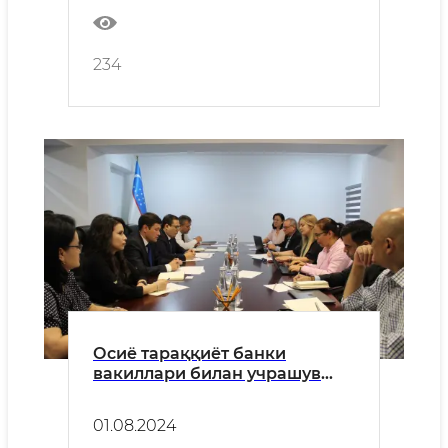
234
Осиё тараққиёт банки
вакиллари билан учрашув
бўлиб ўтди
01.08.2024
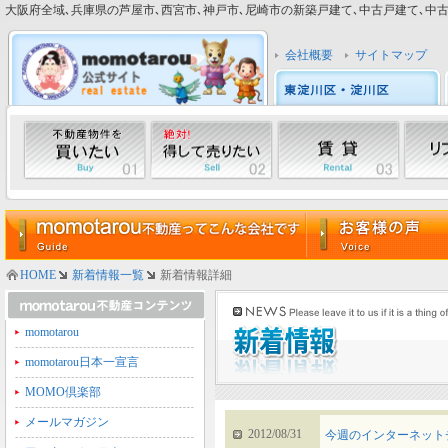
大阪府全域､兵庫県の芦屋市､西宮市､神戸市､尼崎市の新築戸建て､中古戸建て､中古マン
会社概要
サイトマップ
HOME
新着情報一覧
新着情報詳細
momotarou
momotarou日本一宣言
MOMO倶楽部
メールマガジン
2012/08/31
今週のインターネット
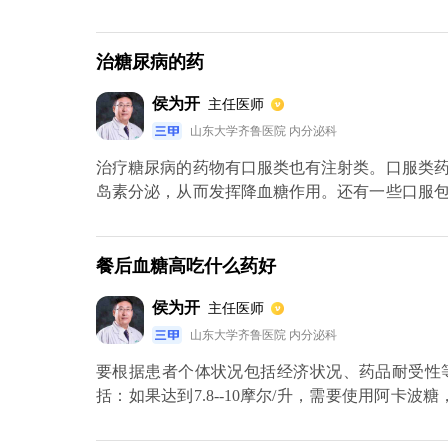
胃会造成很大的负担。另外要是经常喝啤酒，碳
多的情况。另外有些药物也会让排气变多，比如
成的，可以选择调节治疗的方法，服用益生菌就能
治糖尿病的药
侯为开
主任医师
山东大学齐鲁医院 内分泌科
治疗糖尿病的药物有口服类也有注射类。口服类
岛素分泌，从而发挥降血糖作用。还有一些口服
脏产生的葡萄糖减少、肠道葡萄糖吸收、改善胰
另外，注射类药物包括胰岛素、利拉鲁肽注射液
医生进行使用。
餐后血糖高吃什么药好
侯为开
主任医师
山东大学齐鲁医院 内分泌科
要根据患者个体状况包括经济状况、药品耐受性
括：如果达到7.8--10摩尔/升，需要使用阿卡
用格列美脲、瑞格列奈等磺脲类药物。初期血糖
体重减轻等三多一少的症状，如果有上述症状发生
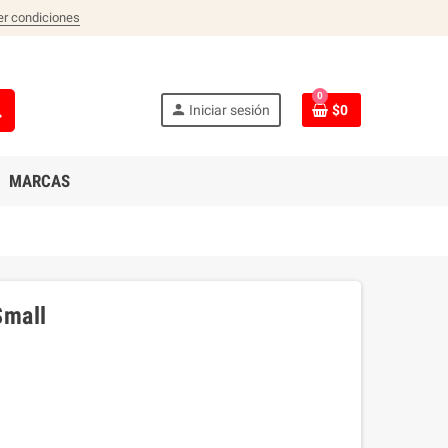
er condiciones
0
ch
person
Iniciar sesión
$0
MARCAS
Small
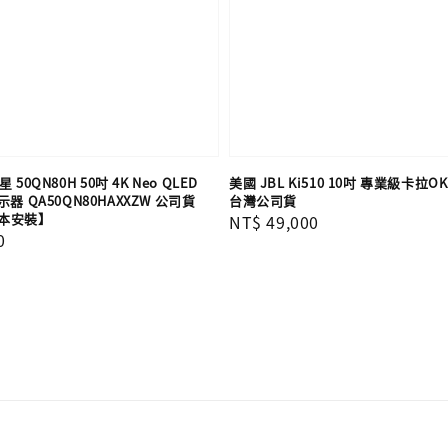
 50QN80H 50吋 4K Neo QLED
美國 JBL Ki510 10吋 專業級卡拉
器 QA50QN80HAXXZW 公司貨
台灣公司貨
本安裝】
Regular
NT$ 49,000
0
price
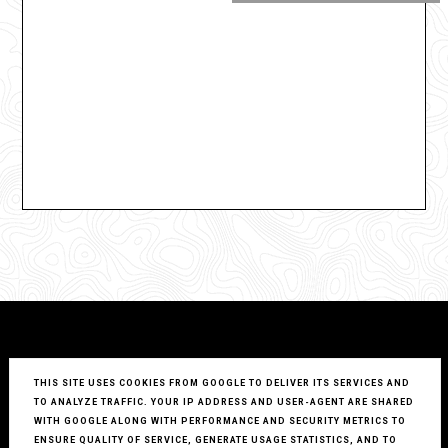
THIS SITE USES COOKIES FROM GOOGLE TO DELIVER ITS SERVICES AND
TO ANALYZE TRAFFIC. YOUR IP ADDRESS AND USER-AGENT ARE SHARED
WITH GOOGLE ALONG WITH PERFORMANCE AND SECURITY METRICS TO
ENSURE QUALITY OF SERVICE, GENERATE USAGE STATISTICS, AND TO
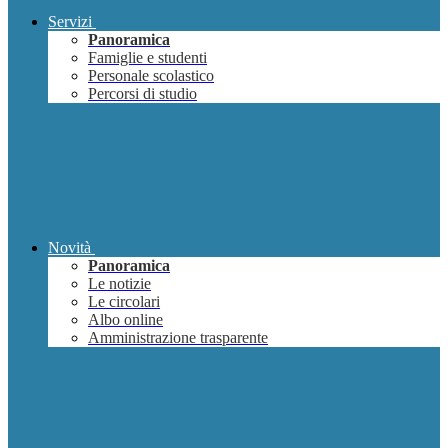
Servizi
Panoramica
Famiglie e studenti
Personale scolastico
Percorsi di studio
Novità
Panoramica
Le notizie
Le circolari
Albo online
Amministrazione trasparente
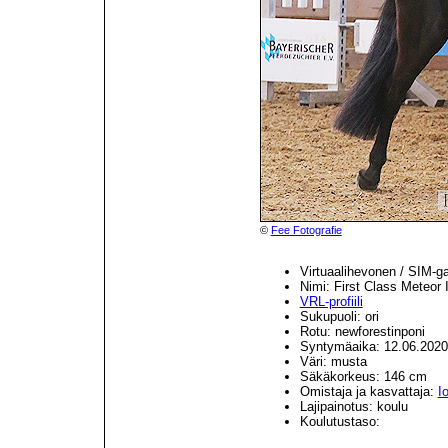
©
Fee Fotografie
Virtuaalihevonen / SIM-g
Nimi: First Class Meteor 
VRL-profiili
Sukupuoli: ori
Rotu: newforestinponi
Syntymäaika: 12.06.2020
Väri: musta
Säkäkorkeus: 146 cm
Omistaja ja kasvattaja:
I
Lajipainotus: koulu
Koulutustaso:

...

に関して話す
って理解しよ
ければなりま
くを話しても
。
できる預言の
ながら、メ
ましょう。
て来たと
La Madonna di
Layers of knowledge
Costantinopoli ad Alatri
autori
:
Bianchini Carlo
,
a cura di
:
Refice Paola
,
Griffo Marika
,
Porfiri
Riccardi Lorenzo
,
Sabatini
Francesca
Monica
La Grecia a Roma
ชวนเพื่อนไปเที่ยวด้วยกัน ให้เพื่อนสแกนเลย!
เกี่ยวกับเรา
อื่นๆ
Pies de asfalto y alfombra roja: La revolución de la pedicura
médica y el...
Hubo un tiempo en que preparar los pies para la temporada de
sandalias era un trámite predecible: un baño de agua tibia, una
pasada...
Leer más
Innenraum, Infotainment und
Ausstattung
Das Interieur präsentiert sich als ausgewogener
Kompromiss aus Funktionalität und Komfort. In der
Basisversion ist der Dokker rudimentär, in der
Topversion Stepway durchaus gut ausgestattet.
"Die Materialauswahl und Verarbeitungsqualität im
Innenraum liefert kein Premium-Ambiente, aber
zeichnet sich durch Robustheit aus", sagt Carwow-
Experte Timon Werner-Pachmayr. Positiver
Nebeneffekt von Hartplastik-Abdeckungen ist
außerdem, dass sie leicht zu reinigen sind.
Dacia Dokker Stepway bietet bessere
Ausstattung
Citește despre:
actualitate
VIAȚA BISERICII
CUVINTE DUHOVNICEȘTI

--

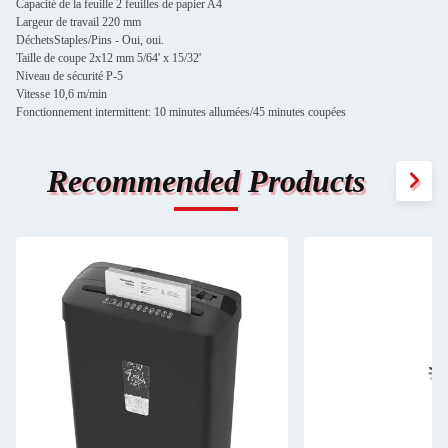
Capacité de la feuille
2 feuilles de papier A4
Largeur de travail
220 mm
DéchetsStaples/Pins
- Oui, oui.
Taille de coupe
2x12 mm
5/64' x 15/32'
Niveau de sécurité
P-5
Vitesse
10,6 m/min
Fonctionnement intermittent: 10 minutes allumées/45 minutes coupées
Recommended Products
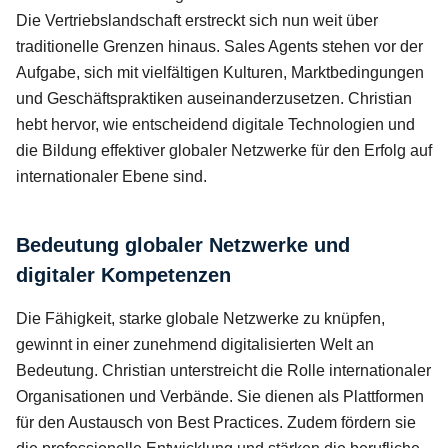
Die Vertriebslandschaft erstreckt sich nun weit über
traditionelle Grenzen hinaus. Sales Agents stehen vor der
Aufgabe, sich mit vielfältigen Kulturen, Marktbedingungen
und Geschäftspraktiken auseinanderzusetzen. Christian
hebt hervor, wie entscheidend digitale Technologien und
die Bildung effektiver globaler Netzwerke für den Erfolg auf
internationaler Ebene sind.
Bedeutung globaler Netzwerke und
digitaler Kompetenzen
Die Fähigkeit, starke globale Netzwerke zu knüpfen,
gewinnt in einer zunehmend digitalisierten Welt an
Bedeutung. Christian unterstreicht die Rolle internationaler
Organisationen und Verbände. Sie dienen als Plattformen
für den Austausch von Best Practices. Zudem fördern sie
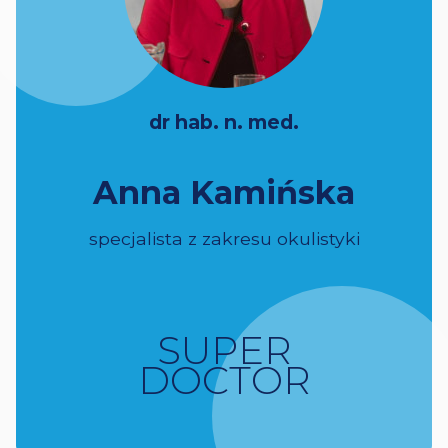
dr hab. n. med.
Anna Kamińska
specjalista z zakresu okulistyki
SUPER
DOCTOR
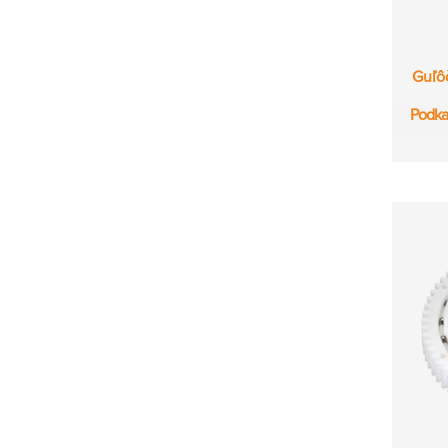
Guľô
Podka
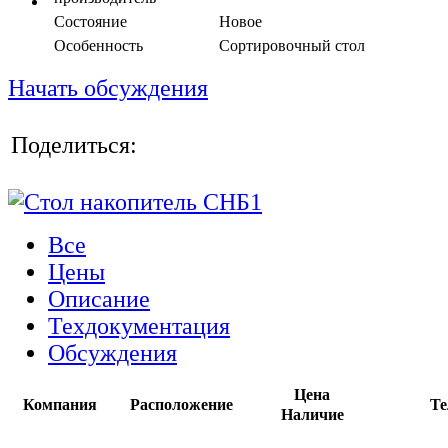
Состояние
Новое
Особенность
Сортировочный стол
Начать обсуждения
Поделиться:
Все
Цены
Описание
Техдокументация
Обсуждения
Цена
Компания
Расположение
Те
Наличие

__Exercise goal__.
Your answer should be each line from the entries that includes the string "Netzwerke".

__Output for this task__.
die Bildung effektiver globaler Netzwerke für den Erfolg auf
Bedeutung globaler Netzwerke und
Die Fähigkeit, starke globale Netzwerke zu knüpfen,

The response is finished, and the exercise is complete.